[Transcribed page contents]
>>>

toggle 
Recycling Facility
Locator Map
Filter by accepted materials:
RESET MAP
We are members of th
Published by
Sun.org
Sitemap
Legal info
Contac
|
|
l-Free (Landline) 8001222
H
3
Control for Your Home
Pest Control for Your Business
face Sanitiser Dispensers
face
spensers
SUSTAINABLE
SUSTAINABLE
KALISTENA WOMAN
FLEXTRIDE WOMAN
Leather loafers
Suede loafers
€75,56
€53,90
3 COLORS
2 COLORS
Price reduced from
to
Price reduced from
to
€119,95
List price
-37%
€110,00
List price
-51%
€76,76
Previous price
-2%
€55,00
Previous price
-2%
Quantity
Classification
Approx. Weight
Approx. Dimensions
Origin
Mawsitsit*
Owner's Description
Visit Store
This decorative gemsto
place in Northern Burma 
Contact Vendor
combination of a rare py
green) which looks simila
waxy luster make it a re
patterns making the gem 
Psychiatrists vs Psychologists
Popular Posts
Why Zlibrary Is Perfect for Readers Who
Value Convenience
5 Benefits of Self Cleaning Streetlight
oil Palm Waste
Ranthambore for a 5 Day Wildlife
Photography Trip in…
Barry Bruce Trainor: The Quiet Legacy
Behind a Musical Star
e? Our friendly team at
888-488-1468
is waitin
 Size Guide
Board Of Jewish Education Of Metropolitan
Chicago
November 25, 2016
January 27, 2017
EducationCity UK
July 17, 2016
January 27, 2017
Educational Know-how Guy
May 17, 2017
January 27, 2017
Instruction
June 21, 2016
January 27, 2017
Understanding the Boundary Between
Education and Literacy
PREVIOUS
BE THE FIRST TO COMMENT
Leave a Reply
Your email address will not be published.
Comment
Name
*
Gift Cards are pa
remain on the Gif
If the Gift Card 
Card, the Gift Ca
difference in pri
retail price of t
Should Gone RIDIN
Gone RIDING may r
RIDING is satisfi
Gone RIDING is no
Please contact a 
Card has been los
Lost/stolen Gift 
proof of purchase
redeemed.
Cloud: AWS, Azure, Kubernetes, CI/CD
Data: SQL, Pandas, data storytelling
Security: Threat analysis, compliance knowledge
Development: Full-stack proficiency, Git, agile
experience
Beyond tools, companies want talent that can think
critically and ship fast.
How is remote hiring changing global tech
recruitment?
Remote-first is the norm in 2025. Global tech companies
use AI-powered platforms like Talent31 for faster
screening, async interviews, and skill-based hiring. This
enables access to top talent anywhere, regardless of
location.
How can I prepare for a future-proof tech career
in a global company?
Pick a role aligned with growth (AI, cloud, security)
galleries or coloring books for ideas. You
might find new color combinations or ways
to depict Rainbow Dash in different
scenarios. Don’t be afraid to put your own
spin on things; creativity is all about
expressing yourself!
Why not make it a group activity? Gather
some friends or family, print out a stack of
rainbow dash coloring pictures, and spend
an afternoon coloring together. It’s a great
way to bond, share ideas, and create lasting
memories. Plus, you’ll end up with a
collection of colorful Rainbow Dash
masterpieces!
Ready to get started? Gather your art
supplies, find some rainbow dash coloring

<<<

## Exercise instructions
Keeping every line exactly as it is, retype the entries shown above.

## Solution for this problem
toggle 
Recycling Facility
Locator Map
Filter by accepted materials:
RESET MAP
We are members of th
Published by
Sun.org
Sitemap
Legal info
Contac
|
|
l-Free (Landline) 8001222
H
3
Control for Your Home
Pest Control for Your Business
face Sanitiser Dispensers
face
spensers
SUSTAINABLE
SUSTAINABLE
KALISTENA WOMAN
FLEXTRIDE WOMAN
Leather loafers
Suede loafers
€75,56
€53,90
3 COLORS
2 COLORS
Price reduced from
to
Price reduced from
to
€119,95
List price
-37%
€110,00
List price
-51%
€76,76
Previous price
-2%
€55,00
Previous price
-2%
Quantity
Classification
Approx. Weight
Approx. Dimensions
Origin
Mawsitsit*
Owner's Description
Visit Store
This decorative gemsto
place in Northern Burma 
Contact Vendor
combination of a rare py
green) which looks simila
waxy luster make it a re
patterns making the gem 
Psychiatrists vs Psychologists
Popular Posts
Why Zlibrary Is Perfect for Readers Who
Value Convenience
5 Benefits of Self Cleaning Streetlight
oil Palm Waste
Ranthambore for a 5 Day Wildlife
Photography Trip in…
Barry Bruce Trainor: The Quiet Legacy
Behind a Musical Star
e? Our friendly team at
888-488-1468
is waitin
 Size Guide
Board Of Jewish Education Of Metropolitan
Chicago
November 25, 2016
January 27, 2017
EducationCity UK
July 17, 2016
January 27, 2017
Educational Know-how Guy
May 17, 2017
January 27, 2017
Instruction
June 21, 2016
January 27, 2017
Understanding the Boundary Between
Education and Literacy
PREVIOUS
BE THE FIRST TO COMMENT
Leave a Reply
Your email address will not be published.
Comment
Name
*
Gift Cards are pa
remain on the Gif
If the Gift Card 
Card, the Gift Ca
difference in pri
retail price of t
Should Gone RIDIN
Gone RIDING may r
RIDING is satisfi
Gone RIDING is no
Please contact a 
Card has been los
Lost/stolen Gift 
proof of purchase
redeemed.
Cloud: AWS, Azure, Kubernetes, CI/CD
Data: SQL, Pandas, data storytelling
Security: Threat analysis, compliance knowledge
Development: Full-stack proficiency, Git, agile
experience
Beyond tools, companies want talent that can think
critically and ship fast.
How is remote hiring changing global tech
recruitment?
Remote-first is the norm in 2025. Global tech companies
use AI-powered platforms like Talent31 for faster
screening, async interviews, and skill-based hiring. This
enables access to top talent anywhere, regardless of
location.
How can I prepare for a future-proof tech career
in a global company?
Pick a role aligned with growth (AI, cloud, security)
galleries or coloring books for ideas. You
might find new color combinations or ways
to depict Rainbow Dash in different
scenarios. Don’t be afraid to put your own
spin on things; creativity is all about
expressing yourself!
Why not make it a group activity? Gather
some friends or family, print out a stack of
rainbow dash coloring pictures, and spend
an afternoon coloring together. It’s a great
way to bond, share ideas, and create lasting
memories. Plus, you’ll end up with a
collection of colorful Rainbow Dash
masterpieces!
Ready to get started? Gather your art
supplies, find some rainbow dash coloring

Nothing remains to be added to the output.